Hey, the welds do look a bit rough. I've attached head tube welds pics of my of my 2005 alloy Giant TCR and 2006 Cinelli Xperience frame which I no longer own. The Giant welds are very nicely done. The Cinelli welds weren't smooth as you can see and I think they make the frame look cheap . Your Specialized seems in between.


----------



## choppedsled (Sep 18, 2008)

Aluminum welds are always on the large size. Yours do look a bit wavery, but I doubt it could be considered flawed. The issue to me is the design / fitment of the head tube. It's just fugly, doesn't look very clean as designed.


----------



## wrz0170 (Sep 4, 2013)

I managed to find some pics of my new Allez


----------



## Peter P. (Dec 30, 2006)

Some manufacturers finish file or sand their welds purely for cosmetic reasons. Others don't do this to save costs or argue it violates the integrity of the weld.

To me, those welds look different than those of other manufacturrers but that may be due to the Smartweld process. I don't think any of us have the technical expertise or insider's knowledge to know why the welds look as they do but you have to assume there's a valid reason.

If you take the bike back you'll be forever labeled a problem customer. You had the opportunity to view the frame and make a decision before purchase, so to return the frame now would be a black mark on your part. Ride the bike as is and consider the welds a characteristic of Specialized Smartweld frames.


----------



## nis240sxt (Oct 6, 2004)

What size is that frame? I think the welds are acceptable but could have been better and that really is up to the welder that did your frame. Looks like all smartweld frames have that same thick bulbous type bead which characterizes this new method. I agree the weld could be better blended but it's not really much of an issue to me. From a glance and distance, it really does look well integrated, some have already thought my bike was carbon. I just don't fixate on it too much. What makes it worse is the matte black, the colored smartweld allez's welds look better because they can cover it up somewhat with the paint. If you're really unhappy about it, i would talk to your shop and they shouldn't have a problem getting a replacement for you. Take a look at my pics here on my frame, similar but maybe more masked since it's a smaller frame, 52cm.

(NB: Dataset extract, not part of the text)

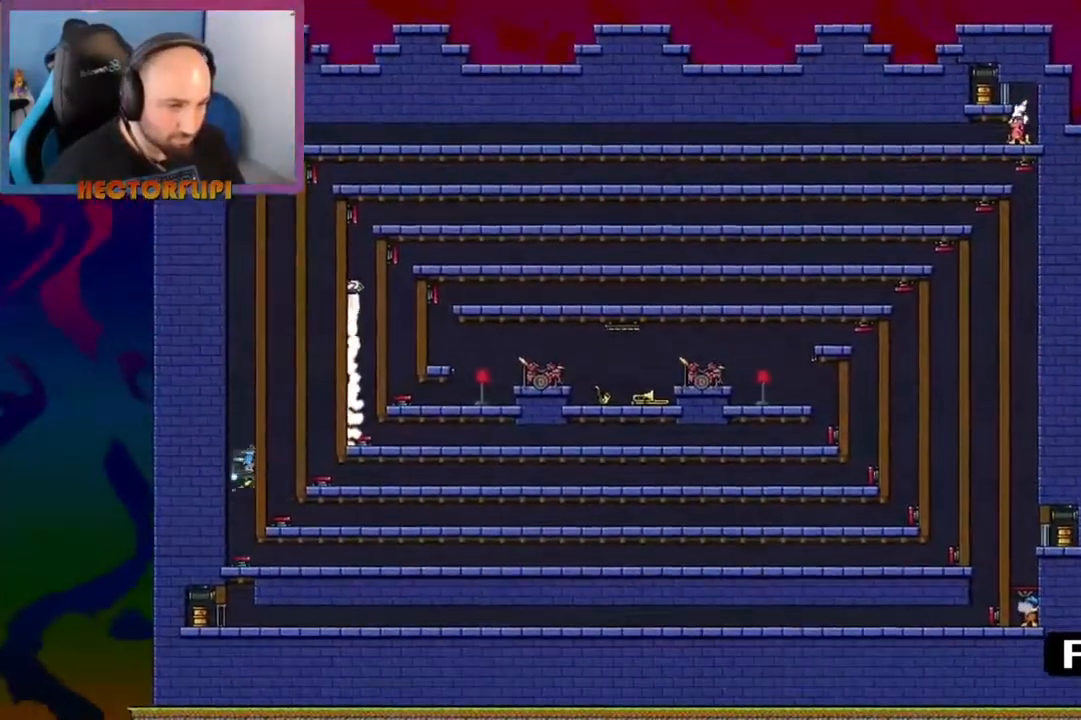
{"buttons": [], "left_stick": "down", "right_stick": "center", "events": [[83, "A", "up"], [200, "A", "down"], [417, "A", "up"]]}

http://forums.roadbikereview.com/specialized/2014-allez-expert-e5-premium-smartweld-314587.html


----------



## dysfunction (Apr 2, 2010)

Wow, so now we get a (potentially) high-deposition butt weld (caused by the hydroforming), vs the old school fillet weld. Wonder if they also went to non-pullsed mig from tig. That'd make the most sense, it'd reduce costs in the long run.


----------



## Dunbar (Aug 8, 2010)

It looks like a MIG weld to me that has been ground down to look better. Aesthetically it looks fine to me. I wouldn't be surprised if a robot does the welding on those frames. Aluminum is very tricky to TIG weld (I know from personal experience.)


----------



## wrz0170 (Sep 4, 2013)

FWIW, if you go on Spec's website -->road bikes -->Allez, there is a video tab that explains the Smartweld process. It is interesting. $880 is not small change. Sometimes you can bring an item home and not discover an imperfection right away. Very least, you take the frame back and see what the LBS says in comparison to other frames?


----------



## dysfunction (Apr 2, 2010)

Dunbar said:


> It looks like a MIG weld to me that has been ground down to look better. Aesthetically it looks fine to me. I wouldn't be surprised if a robot does the welding on those frames. Aluminum is very tricky to TIG weld (I know from personal experience.)


Yea, I agree. I hate welding Al. I also think that going to robot makes production sense, and would rapidly offset the hydro forming cost. Very interesting. 

I also agree that the weld looks fine btw. Of course, I also love the look of an unground, unsanded, stack o dimes bead.


----------